Tujuan:
a) Dalam teks tentang serangan terhadap bacapres PDIP, siapa yang pernah melontarkan isu agama bacapres PDIP sebelum isu itu didaur ulang?
b) Tuliskan lanjutan teks tentang serangan terhadap bacapres PDIP, dimulai sesudah kalimat terakhirnya.

Teks Dokumen:
Serangan-serangan “membabi buta” terhadap orang nomor satu DKI Jakarta, mulai semakin intensif dan gencar sejak ia menyatakan dan men-declare kesediaannya menjadi bacapres PDIP. Yang paling menohok perasaan publik, ketika seorang bacapres dari partai politik lain, karena merasa “dikhianati” melakukan serangan dengan mengeluarkan pernyataan dalam kampanye politik pada pileg lalu, “jangan memilih capres boneka (entah boneka dari mana, dari India kali?)”, “jangan pilih capres yang menla mencle”, “boleh bohong, asal santun”, dan jenis-jenis pernyataan “kasar” lainnya. Serasa belum cukup dengan serangan tersebut karena kurang memberi efek, maka berlomba-lomba pula, baik kolega-kolega bacapres yang bersangkutan, para pendukung, maupun para volunteer, ikut berkampnye ria menyebarkan berita bohong dan fitnah, mulai dari isu politik sampai kepada isu SARA. Salah satu isu SARA yang sudah pernah dilontarkan oleh Rhoma Irama, kemudian didaur ulang, yakni isu tentang agama bacapres PDIP.  Merasa kurang mendapat respon publik terhadap isu agama, kembali dilempar isu asal usul keturunan. Media-media yang mem-blow up bacapres PDIP sebagai keturunan etnis China adalah media-media yang menggunakan label Islam. Inilah ironi, bahkan mungkin anomali dari nilai-nilai Islam yang agung, yang mengajarkan tentang kesejukan dan kedamaian, malah dikotori oleh oknum-oknum umat yang phobia terhadap kelompok lain, yang ternyata juga termasuk umat sendiri.

Materi:
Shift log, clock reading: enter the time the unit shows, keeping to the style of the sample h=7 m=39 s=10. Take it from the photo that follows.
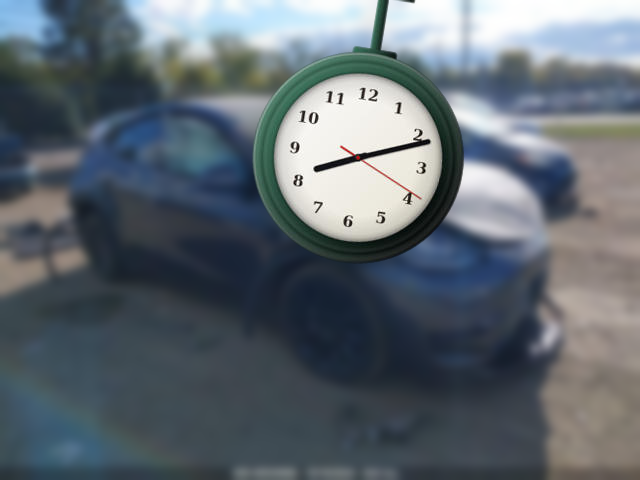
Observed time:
h=8 m=11 s=19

Hasil Tugas:
a) Rhoma Irama.

b)
Ketika tadi siang, saya mengikuti khutbah Jumat di salah satu Masjid di Kota Makassar, dalam sebuah pernyataan khutbahnya, khatib menyatakan bahwa Nabi Muhammad SAW dihadirkan ke dunia ini sebagai rahmatan lilalaamien. Lebih jauh, sang khatib mengatakan, bahwa sebagai muslim, sebagaimana diajarkan oleh Nabi Muhammad SAW, harus menebarkan kesejukan dan kedamaian sebagai rahmatan lilalaamien, sedangkan kaum kafir selalu ingin menebarkan kebencian dan kedengkian. Sayangnya, nilai-nilai agung nan-ideal dari Islam, kurang bisa diinternalisasikan dan diimplementasikan oleh umat Islam sendiri. Hanya karena seseorang warga negara yang memiliki hak yang sama dalam hukum dan pemerintahan dan karena itu dicalonkan oleh partai di mana ia bernaung menjadi salah satu bacapres, mendapat resistensi. Agar resistensi menjadi masif, maka disebarlah “kebencian dan kedengkian” melalui berita-berita dan isu-isu bohong dan fitnah. Jika sudah demikian, masih layakkah kita mengklaim diri sebagai Islam sejati? Pertanyaan lanjutnya adalah, apakah kita sebagai muslim, masihkah berada pada posisi menebarkan kesejukan dan kedamaian atau berada pada menebarkan kebencian dan kedengkian?.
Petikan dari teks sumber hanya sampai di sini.